Work order
For each line of the data below, copy it if it holds the word "vaadin".

=== Section Start ===

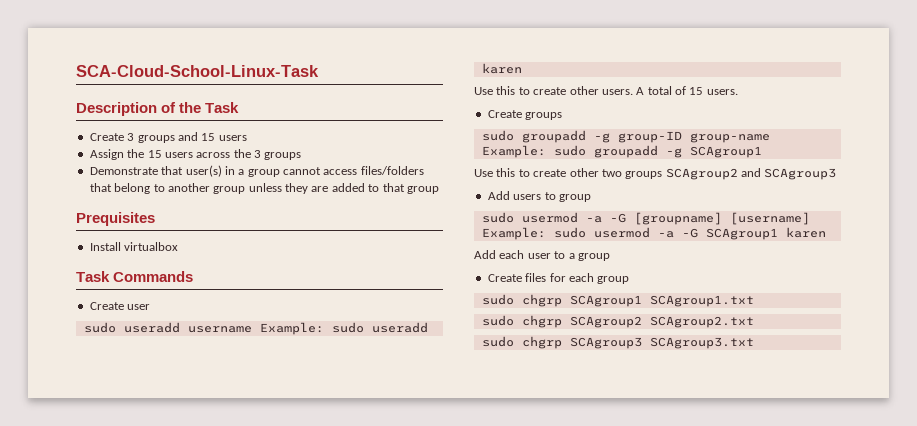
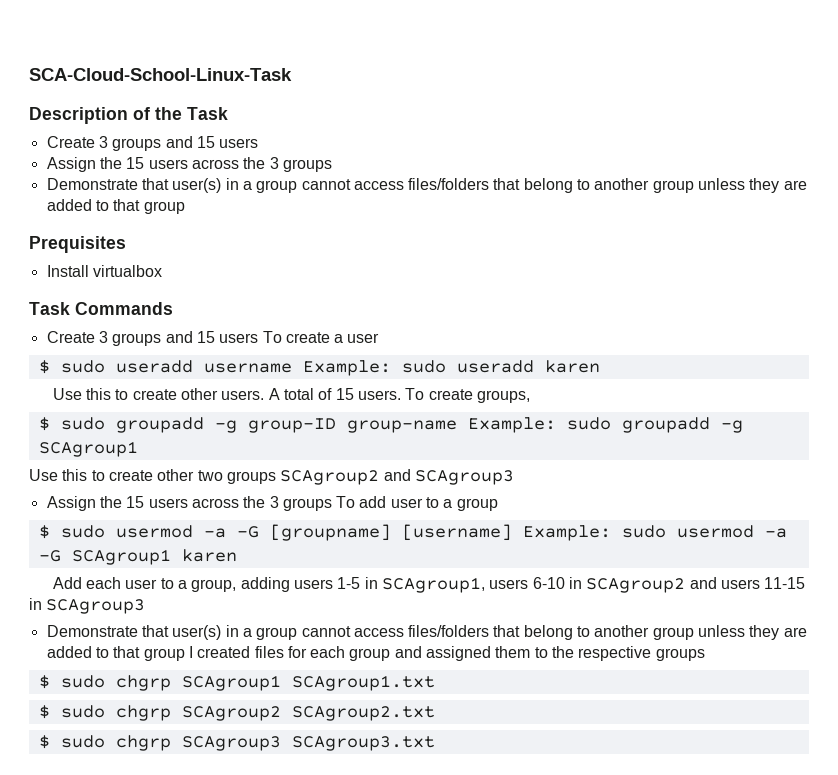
(124, 306) none -> [98,331,344,346] 3 groups and 15 users To create a
(151, 307) none -> [38,360,50,374] $
[487,110,563,120] // Create groups // -> [405,388,530,403] [38,417,50,431] To create groups, // $
[487,191,591,202] Add users to group // -> [46,496,498,511] [38,525,50,539] Assign the 15 users across the 3 groups To add user to a group // $
[577,253,610,261] [487,273,630,284] group // Create files for each group // -> [191,577,806,593] [29,598,146,614] [46,625,807,640] [46,646,705,661] [38,675,50,689] group, adding users 1-5 in SCAgroup1, users 6-10 in SCAgroup2 and users 11-15 in SCAgroup3 // Demonstrate that user(s) in a group cannot access files/folders that belong to another group unless they are added to that group I created files for each group and assigned them to the respective groups // $
(754, 301) none -> [38,705,50,719] $
(754, 322) none -> [38,735,50,749] $

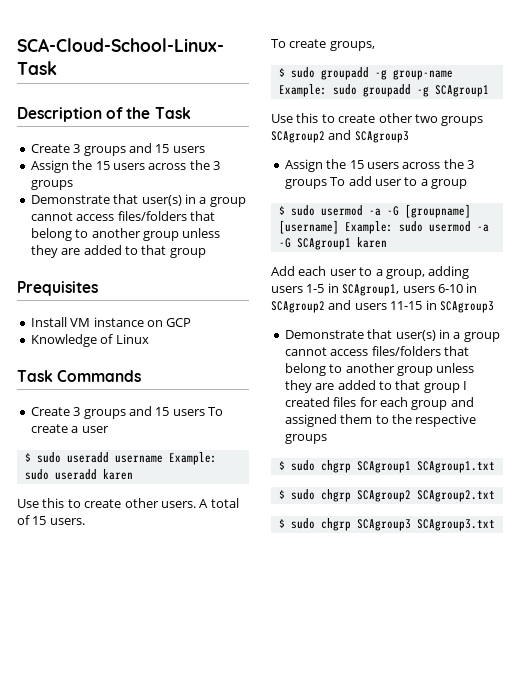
[92,265,162,277] virtualbox -> [70,317,192,327] [30,334,149,347] VM instance on GCP // Knowledge of Linux
(401, 395) none -> (85, 521) //
[247,418,336,433] group-ID -> (387, 75) none

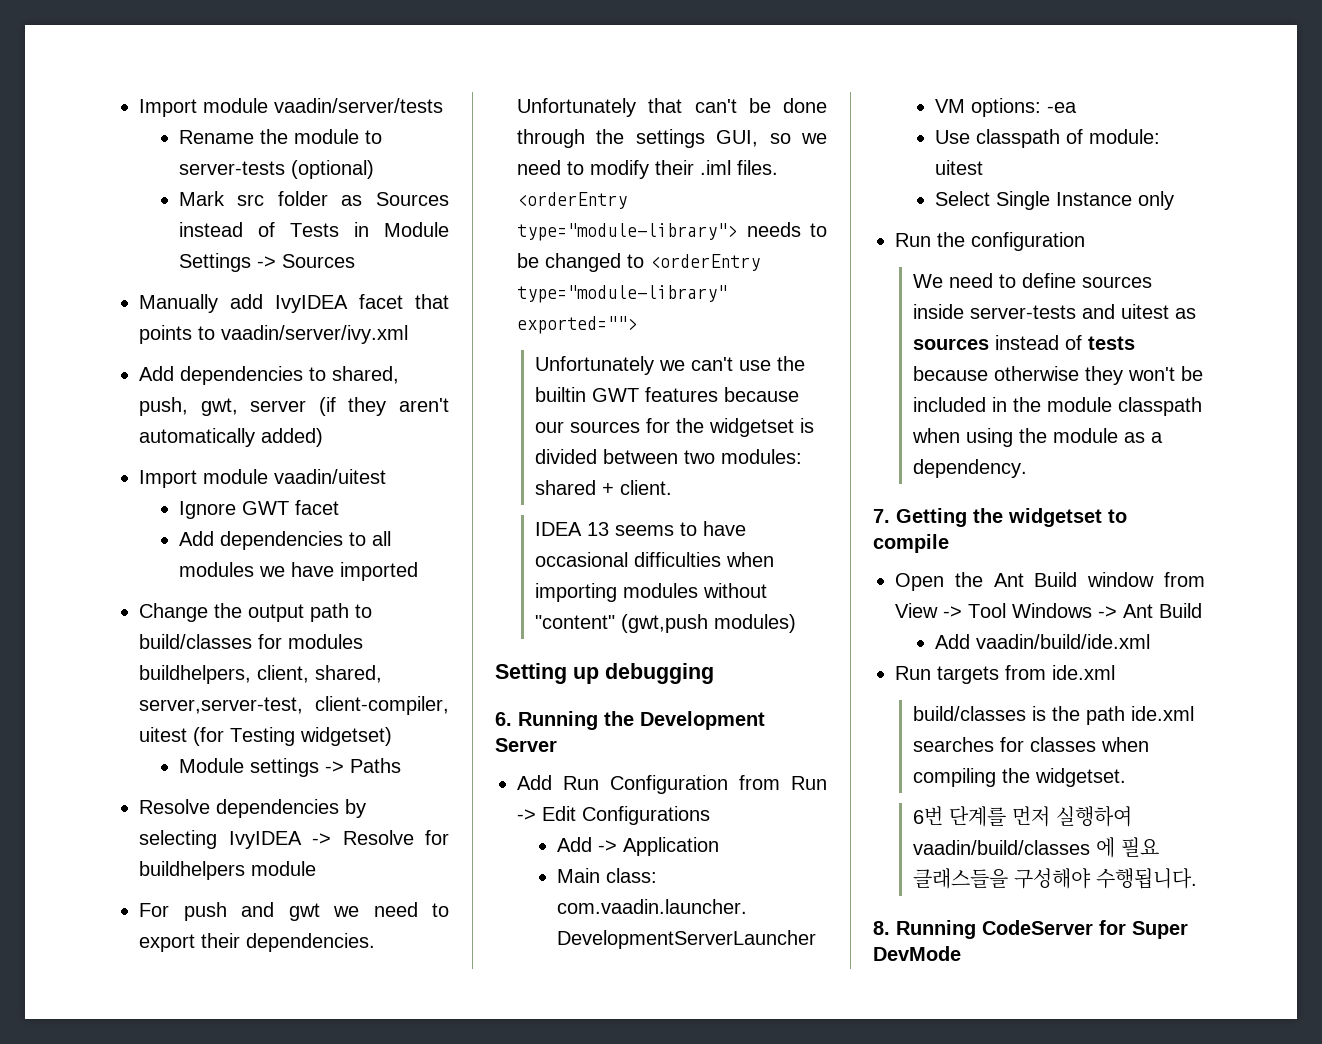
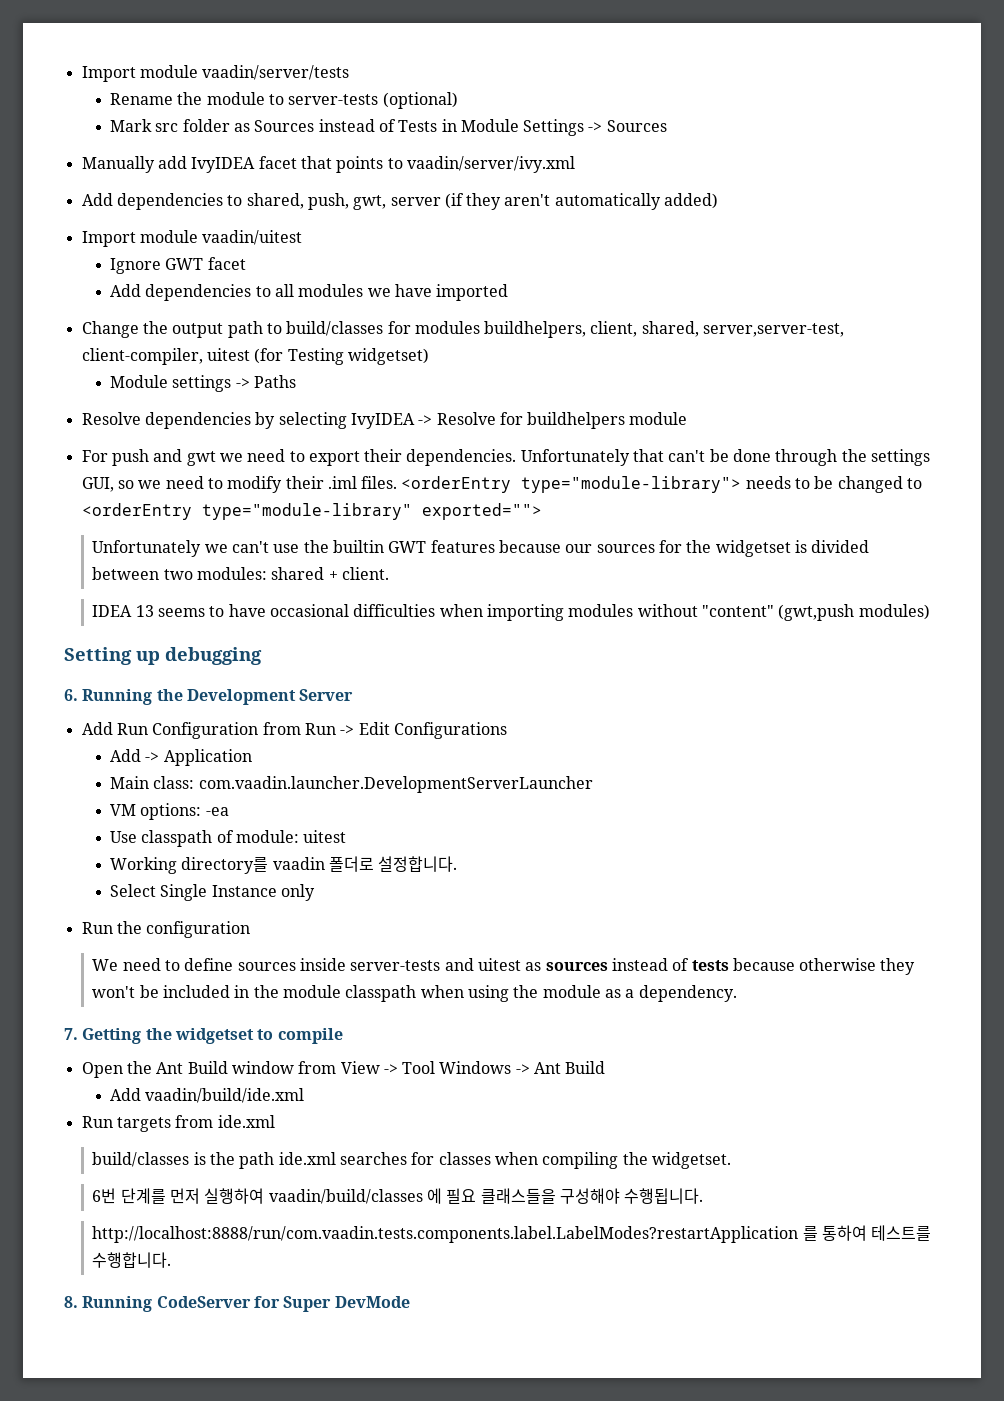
(983, 167) none -> [109,856,458,874] // Working directory를 vaadin 폴더로 설정합니다.
(1197, 878) none -> [92,1225,932,1243] [92,1252,172,1268] // http://localhost:8888/run/com.vaadin.tests.components.label.LabelModes?restartApplication 를 통하여 테스트를 수행합니다.

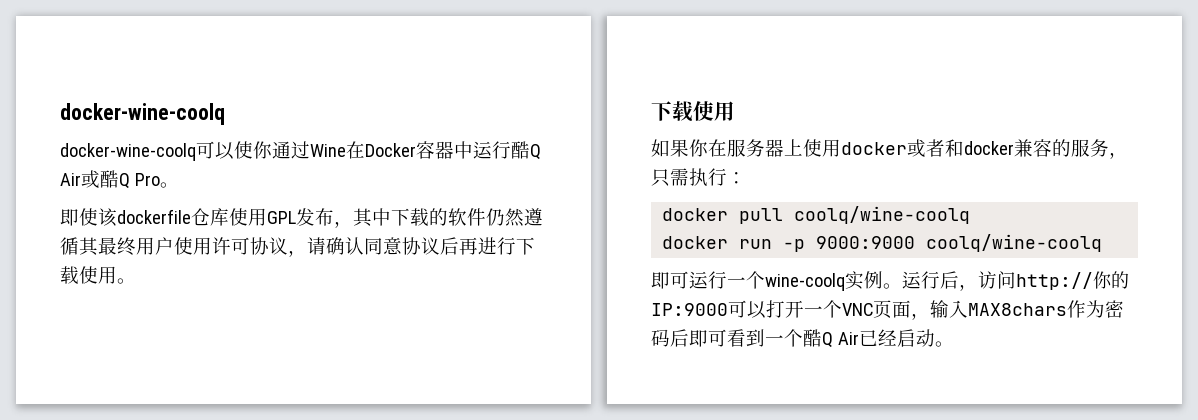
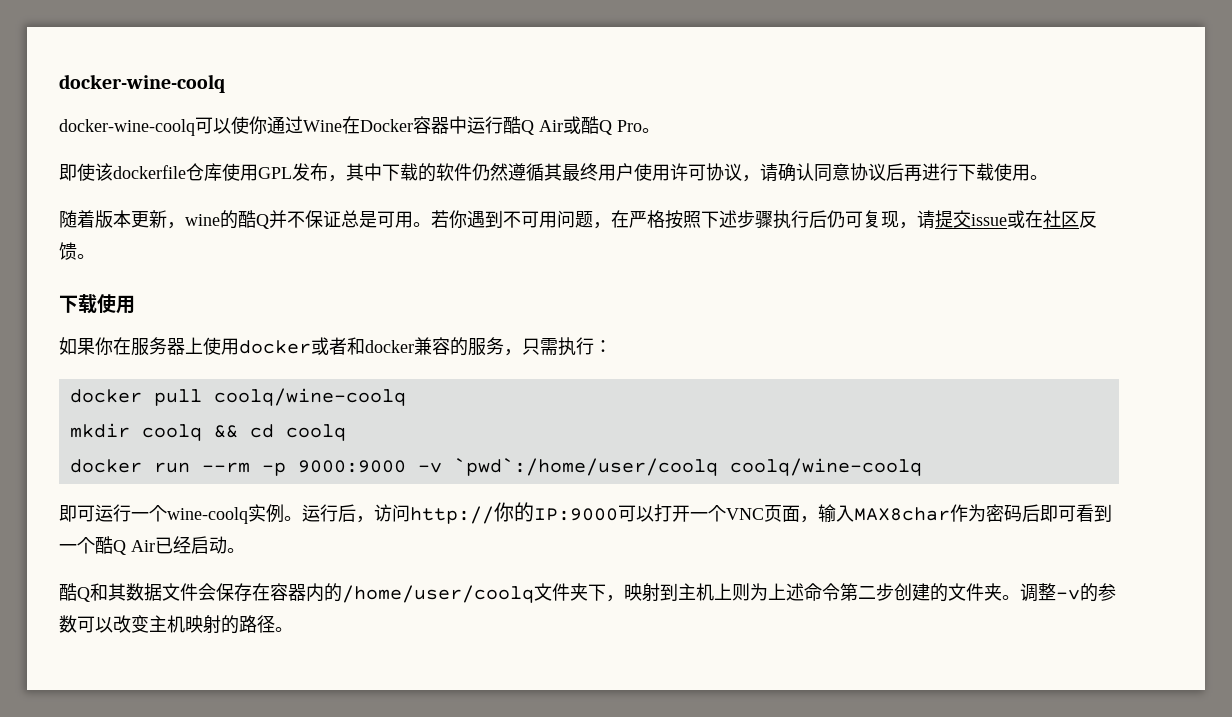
(136, 281) none -> [59,210,1097,229] [59,242,95,260] // 随着版本更新，wine的酷Q并不保证总是可用。若你遇到不可用问题，在严格按照下述步骤执行后仍可复现，请提交issue或在社区反馈。
(971, 215) none -> [69,423,346,441] // mkdir coolq && cd coolq
(773, 244) none -> [201,462,250,473] --rm
(916, 242) none -> [417,458,718,476] -v `pwd`:/home/user/coolq
[968,303,1067,316] MAX8chars -> [854,507,950,521] MAX8char
(954, 344) none -> [59,583,1116,603] [59,615,293,634] // 酷Q和其数据文件会保存在容器内的/home/user/coolq文件夹下，映射到主机上则为上述命令第二步创建的文件夹。调整-v的参数可以改变主机映射的路径。

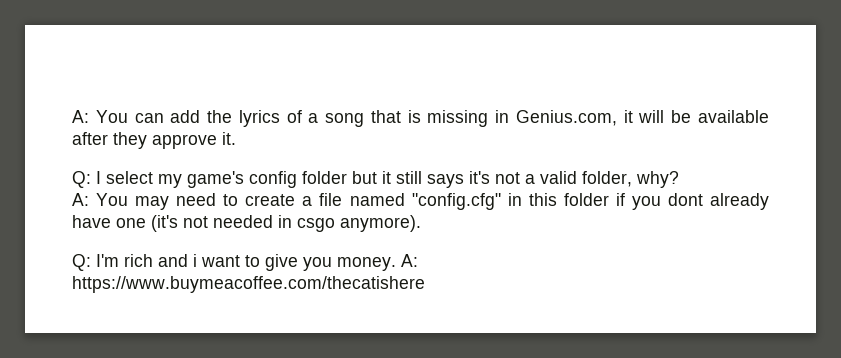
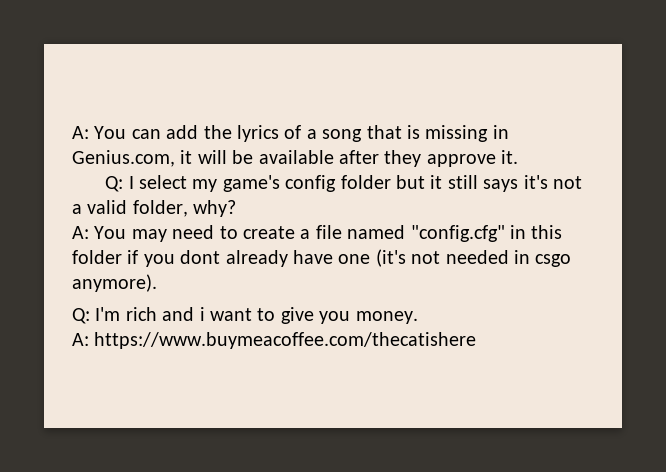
(396, 264) none -> (418, 317) //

=== Section End ===

Result for this exercise
(983, 167) none -> [109,856,458,874] // Working directory를 vaadin 폴더로 설정합니다.
(1197, 878) none -> [92,1225,932,1243] [92,1252,172,1268] // http://localhost:8888/run/com.vaadin.tests.components.label.LabelModes?restartApplication 를 통하여 테스트를 수행합니다.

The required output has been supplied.